Hence $P(h^{-1} F_B h) \neq h^{-1} P(F_B) h$. QED.

§What this means: “Einstein contraction” secretly contains a projector

The Einstein contraction is not merely “contract indices”; it is a very specific projection onto a distinguished subspace (Ricci + scalar) determined by the metric structure. In a gauge setting, any analogous move that singles out a “gravitational part” of $\mathrm{ad}(P_H)$ is a choice of a projector $P$.

And the lemma says: unless that projector is $H$-invariant (equivalently: commutes with $\mathrm{Ad}_h$ for all $h$), it cannot be used inside gauge-covariant dynamics. The only universally $\mathrm{Ad}$-invariant endomorphisms of a simple adjoint representation are multiples of the identity. So any nontrivial “keep this block” operation is generically incompatible with $H$-covariance.

This is exactly the structural divide emphasized in the GU draft: contraction-like operations typically act on tangent-associated tensors, while gauge rotations act on the internal bundle factor; if you do not build the gauge rotation into the contraction/projection, the symmetry bookkeeping fails.

§A second (even harsher) obstruction: linear gauge-invariants usually don’t exist

Even if you avoid projectors and try the simplest possible “Einstein scalar” from curvature—something linear in $F_B$—there is a standard Lie-algebra fact: for a semisimple gauge algebra, there is no nonzero $\mathrm{Ad}$-invariant linear functional $\ell$ on $\mathrm{ad}$. In other words, “trace of $F_B$” is either identically zero (non-abelian case) or only sees an abelian center. This is why Yang–Mills uses $\mathrm{Tr}(F \wedge \ast F)$ (quadratic), whereas GR uses $R$ (linear).

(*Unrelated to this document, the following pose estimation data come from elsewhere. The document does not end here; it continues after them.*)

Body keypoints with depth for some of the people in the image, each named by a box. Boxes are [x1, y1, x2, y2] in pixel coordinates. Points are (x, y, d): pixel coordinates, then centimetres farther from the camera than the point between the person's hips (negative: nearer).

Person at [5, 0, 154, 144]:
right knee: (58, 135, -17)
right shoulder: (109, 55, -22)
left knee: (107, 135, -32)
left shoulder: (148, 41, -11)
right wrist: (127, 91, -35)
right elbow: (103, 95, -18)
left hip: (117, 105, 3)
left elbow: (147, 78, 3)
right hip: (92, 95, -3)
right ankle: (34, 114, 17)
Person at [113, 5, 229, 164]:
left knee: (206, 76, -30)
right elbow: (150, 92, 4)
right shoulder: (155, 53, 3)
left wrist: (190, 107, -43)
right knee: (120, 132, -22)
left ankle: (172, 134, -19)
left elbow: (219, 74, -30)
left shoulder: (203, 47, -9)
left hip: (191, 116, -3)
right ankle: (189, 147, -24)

So if you insist on an Einstein–Hilbert–like, first-order, linear-in-curvature term, you must introduce extra covariant structure to soak up the gauge rotation. In this instantiation, that extra structure is already present and tensorial: the augmented torsion $T$, built to be covariant by construction.

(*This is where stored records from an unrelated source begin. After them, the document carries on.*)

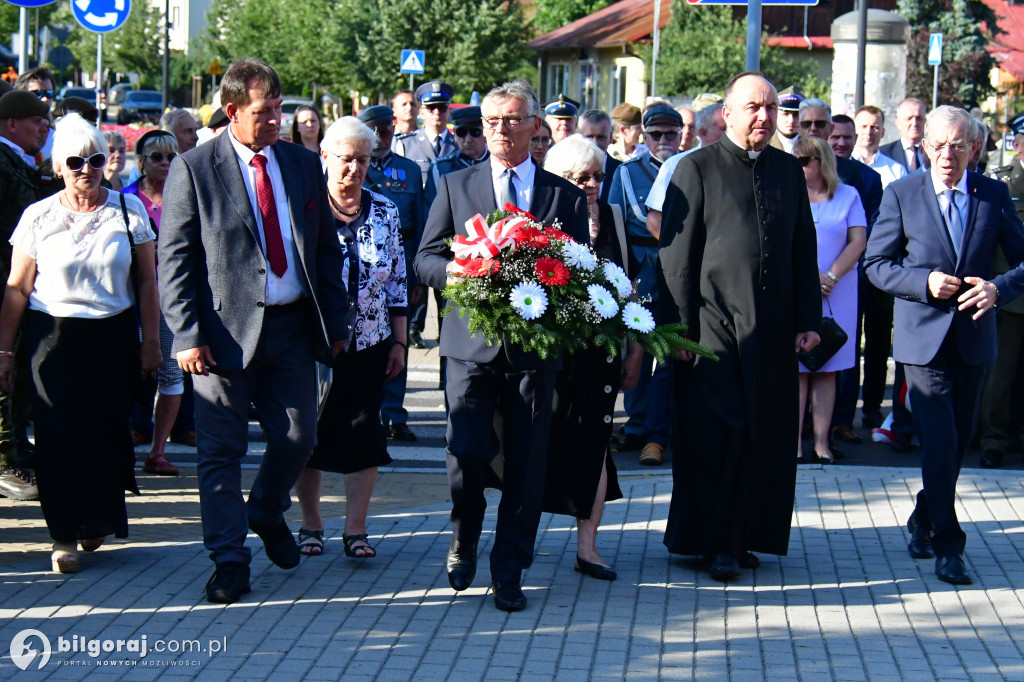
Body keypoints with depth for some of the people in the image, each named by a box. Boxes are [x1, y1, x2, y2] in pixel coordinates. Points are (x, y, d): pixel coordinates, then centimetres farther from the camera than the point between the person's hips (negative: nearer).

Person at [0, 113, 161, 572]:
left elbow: (146, 281, 7)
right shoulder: (39, 217, 1)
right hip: (52, 336, -1)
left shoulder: (128, 211, 2)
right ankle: (64, 536, 2)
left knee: (108, 430, 3)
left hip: (113, 336, 1)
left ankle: (99, 518, 26)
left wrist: (150, 341, 4)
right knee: (58, 435, -5)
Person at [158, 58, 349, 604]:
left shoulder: (303, 165, 10)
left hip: (292, 327, 4)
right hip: (226, 329, -4)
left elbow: (327, 249, 15)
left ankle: (267, 514, 36)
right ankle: (229, 559, 11)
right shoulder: (193, 169, -3)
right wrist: (187, 335, -13)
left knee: (297, 439, 7)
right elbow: (175, 260, -5)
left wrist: (335, 322, 9)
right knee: (221, 450, 1)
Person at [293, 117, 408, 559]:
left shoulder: (385, 213, 6)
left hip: (369, 344, 2)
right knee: (310, 434, 5)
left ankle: (356, 529, 6)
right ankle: (310, 524, 20)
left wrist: (399, 342, 6)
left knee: (364, 433, -1)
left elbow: (397, 281, 10)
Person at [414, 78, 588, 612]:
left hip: (535, 346, 1)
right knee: (467, 452, -8)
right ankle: (463, 543, 20)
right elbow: (426, 258, 8)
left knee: (526, 463, 1)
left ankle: (509, 572, 13)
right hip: (472, 343, 0)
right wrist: (458, 274, -14)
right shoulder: (455, 187, 10)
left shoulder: (566, 196, 10)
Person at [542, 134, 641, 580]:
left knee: (593, 440, 3)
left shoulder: (613, 219, 9)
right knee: (544, 440, 5)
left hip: (601, 349, 3)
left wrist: (635, 348, 11)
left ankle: (587, 546, 5)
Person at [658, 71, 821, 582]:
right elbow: (676, 256, -3)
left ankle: (743, 537, 17)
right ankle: (715, 543, 8)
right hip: (714, 324, -5)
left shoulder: (788, 170, 13)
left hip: (774, 328, 5)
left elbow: (804, 251, 15)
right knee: (719, 433, -4)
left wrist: (808, 321, 9)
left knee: (765, 437, 6)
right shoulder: (697, 168, -1)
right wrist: (679, 328, -8)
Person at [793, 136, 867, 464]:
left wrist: (830, 277, -11)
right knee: (795, 368, -4)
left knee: (826, 369, 2)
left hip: (836, 295, 0)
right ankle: (794, 444, -4)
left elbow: (858, 241, 0)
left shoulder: (848, 196, 8)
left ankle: (821, 442, 3)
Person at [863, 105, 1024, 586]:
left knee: (959, 441, 13)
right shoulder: (902, 195, -2)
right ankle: (947, 545, 1)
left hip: (974, 336, 3)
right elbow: (876, 264, -1)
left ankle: (923, 523, 34)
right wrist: (925, 282, -16)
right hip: (923, 335, -3)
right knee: (940, 442, -9)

§Assumptions vs Consequences

§Definitional

• Curvature is $F_B \in \Omega^2(Y, \mathrm{ad}(P_H))$ transforming as $F_B \mapsto h^{-1} F_B h$.
• Any “Einstein-like” operation must be replaced by a gauge-covariant Shiab operator $\bullet_{\varepsilon}$, not a Ricci trace.

§Ansatz

• We are looking for a first-order, torsion-first dynamics in which curvature appears linearly, paired against a tensorial object ($T$).

§Consequence

• Any naive projection/trace that selects a fixed internal “gravitational block” fails to commute with gauge rotation unless it is trivial (identity/zero).
• Therefore, the contraction/projection must be engineered to be gauge-covariant by construction, not borrowed from Riemannian index gymnastics.

§Why this matters

• Toward $E$ / $\Theta_E$ selection: the “gravitational block” cannot be a fixed, non-transforming projector; it must be implemented as part of a covariant operator (this is precisely what $E$ and $\Theta_E$ will do).
• Toward a gauge-invariant action with torsion $T$: since $T$ is tensorial/covariant while connections are not, the natural first-order invariant is built from $T$ paired with a covariant image of curvature—not from tracing curvature by itself.